Jamboard Series Part V: 10 MORE Ways to Use Jamboard in the Classroom
As more teachers have discovered Jamboard, I’ve picked up a few more examples of creative and innovative ways to use it in the classroom. If there’s anything I’m missing feel free to drop me a line! I’d love to hear about how you are using Jamboard too.
(If you’re not already familiar with Jamboard, start here; and if you are confused about the different versions of Jamboard available for your device, check this post out.)
10 MORE ways to use Jamboard in your classroom.
Using an inserted Venn Diagram image from Google Images, or create one by layering two circles from the shape recognition feature. Students can quickly compare and contrast any number of subjects in fun and creative ways. They can display characteristics in images, autodraw pictures, sticky notes, and emojis.

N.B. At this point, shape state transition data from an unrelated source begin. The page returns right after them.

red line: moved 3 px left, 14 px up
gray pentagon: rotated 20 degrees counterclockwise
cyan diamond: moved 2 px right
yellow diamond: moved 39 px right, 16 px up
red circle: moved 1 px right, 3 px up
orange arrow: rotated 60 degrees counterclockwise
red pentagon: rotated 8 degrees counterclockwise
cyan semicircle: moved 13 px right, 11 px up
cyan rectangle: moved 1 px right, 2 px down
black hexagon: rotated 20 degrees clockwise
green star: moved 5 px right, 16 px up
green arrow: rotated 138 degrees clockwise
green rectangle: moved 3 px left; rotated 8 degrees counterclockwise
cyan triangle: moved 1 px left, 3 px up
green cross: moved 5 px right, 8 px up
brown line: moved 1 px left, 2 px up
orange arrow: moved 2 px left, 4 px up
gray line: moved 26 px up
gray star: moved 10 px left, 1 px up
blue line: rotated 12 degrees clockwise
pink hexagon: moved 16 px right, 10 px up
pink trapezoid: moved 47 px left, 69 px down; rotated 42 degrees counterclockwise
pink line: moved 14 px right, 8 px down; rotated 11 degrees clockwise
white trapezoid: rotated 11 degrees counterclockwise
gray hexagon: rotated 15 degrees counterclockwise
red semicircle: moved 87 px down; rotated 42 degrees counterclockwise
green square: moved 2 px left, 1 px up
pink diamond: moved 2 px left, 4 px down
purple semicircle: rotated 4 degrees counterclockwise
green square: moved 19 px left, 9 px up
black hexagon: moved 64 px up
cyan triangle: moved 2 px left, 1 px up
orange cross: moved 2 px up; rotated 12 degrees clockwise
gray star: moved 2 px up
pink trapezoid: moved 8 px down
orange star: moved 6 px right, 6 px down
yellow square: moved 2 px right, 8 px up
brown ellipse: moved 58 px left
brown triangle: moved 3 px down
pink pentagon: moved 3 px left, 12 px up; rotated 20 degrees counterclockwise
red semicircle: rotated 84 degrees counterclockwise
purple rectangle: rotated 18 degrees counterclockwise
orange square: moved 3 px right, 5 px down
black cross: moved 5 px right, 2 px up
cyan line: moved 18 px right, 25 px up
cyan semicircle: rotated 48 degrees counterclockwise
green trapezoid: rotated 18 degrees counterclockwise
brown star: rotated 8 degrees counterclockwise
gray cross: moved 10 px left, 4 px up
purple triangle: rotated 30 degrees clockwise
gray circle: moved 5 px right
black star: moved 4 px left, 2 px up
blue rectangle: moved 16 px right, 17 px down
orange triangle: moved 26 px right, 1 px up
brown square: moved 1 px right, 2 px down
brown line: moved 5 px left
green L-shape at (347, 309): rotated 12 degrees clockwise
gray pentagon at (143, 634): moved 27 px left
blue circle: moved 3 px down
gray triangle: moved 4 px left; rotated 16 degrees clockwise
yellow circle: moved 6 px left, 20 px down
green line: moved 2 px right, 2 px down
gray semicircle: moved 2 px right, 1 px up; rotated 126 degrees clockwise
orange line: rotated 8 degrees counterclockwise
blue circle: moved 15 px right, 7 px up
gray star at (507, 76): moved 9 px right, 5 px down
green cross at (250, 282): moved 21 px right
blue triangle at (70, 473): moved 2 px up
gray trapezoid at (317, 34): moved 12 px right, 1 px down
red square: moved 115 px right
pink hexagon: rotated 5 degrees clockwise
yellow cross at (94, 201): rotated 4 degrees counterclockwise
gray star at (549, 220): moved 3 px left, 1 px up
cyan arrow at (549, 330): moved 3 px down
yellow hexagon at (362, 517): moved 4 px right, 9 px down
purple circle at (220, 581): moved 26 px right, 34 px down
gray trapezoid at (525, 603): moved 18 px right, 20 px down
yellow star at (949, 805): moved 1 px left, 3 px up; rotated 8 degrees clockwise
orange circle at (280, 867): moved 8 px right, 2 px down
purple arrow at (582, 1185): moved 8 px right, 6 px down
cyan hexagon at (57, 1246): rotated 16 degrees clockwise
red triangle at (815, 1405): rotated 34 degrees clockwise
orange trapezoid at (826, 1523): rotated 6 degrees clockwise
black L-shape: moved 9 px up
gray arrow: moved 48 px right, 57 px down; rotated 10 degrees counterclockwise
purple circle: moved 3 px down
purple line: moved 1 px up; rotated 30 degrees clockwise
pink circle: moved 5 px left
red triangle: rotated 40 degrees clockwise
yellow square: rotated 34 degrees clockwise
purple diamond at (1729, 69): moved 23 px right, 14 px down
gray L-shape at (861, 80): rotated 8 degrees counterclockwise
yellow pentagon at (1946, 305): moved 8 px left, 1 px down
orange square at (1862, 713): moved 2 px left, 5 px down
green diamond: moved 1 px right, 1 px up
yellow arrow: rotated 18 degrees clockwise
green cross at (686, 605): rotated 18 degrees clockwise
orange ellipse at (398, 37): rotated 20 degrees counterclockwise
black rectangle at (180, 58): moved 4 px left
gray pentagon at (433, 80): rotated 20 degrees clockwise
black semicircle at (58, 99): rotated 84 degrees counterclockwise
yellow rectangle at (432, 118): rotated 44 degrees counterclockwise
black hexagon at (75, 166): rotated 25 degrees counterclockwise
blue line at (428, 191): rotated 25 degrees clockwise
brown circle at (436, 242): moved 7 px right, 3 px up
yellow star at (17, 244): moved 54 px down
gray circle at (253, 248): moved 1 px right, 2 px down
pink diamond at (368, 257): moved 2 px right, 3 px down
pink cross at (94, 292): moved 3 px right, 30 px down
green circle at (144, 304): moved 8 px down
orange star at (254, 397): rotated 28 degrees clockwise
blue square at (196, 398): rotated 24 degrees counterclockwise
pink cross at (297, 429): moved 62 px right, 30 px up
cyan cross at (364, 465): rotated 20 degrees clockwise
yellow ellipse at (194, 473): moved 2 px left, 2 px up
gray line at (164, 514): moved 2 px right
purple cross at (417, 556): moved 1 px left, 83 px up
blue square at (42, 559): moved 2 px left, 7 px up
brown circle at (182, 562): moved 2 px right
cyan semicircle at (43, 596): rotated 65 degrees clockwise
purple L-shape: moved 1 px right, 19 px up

A great activity for younger students who are still learning grammar basics. Put a couple example sentences on the Jamboard (i.e. The quick brown fox jumps over the lazy dog) and ask your students to replace all the nouns with autodraw images, or replace all the verbs with Google images, or draw symbols for each preposition.
Additionally, you could ask students to translate an entire sentence into images and symbols, and then have the class try to decipher the meaning.
I’ve written an entire blog post about how to use the Sticky Note feature on a shared Jamboard as a Padlet style discussion board, check it out here.
One of the coolest features of Jamboard is it allows you to insert Drive files onto a Jam. By taking a couple of minutes to place one presentation slide per Jam slide, you could give an interactive presentation where you add text and images to your slides as you present. When you are finished, you can then save and share the file with your students.
Students might use copies of your presentation simply as reference material for studying, but you could also leave places within your presentation that ask students to review the presentation and answer questions. Using the ‘make a copy for each student’ function on Google Classroom, you can turn your direct instruction presentation into an independent practice assignment the minute you finish presenting the material.
Video Presentation Tool
Using Jamboard and a Screen recording tool, like Screencastify, could turn Jamboard presentations into instructional or informative videos.
8 Part Stories
8 PArt Stories are a great Language Arts activity from EduProtocols, and Jamboard would be a great delivery format.
Labeling a Map
Insert a blank map from Google Images, and ask students to label it. Or, ask students to label it with color coordinated sticky notes. Or, ask students to label it with Autodrawings or Google images that represent the place culturally, historically or gastronomically.
Again, plot points could be images, drawings, or color coded sticky notes. More fun, and with the shape recognition feature, straight lines are much easier!
Creative Thinking - Workbench
Workbench was recently acquired by Google, and has since been built out with some handy Google Specific lessons, including a whole host of lessons on using Jamboard for creative and divergent thinking.
Expert Teacher Demo (Via Hangout)
Know a teacher who does an amazing lesson on apostrophes? Or area of a triangle? Or the Gettysburg Address? Have them join your classroom via Google Hangouts and watch their presentation on Jamboard.
Google recently updated Jamboard to enable the presenter to choose to share their device screen, Jamboard Screen, and the presenter can now become the full screen for larger displayed video chatting.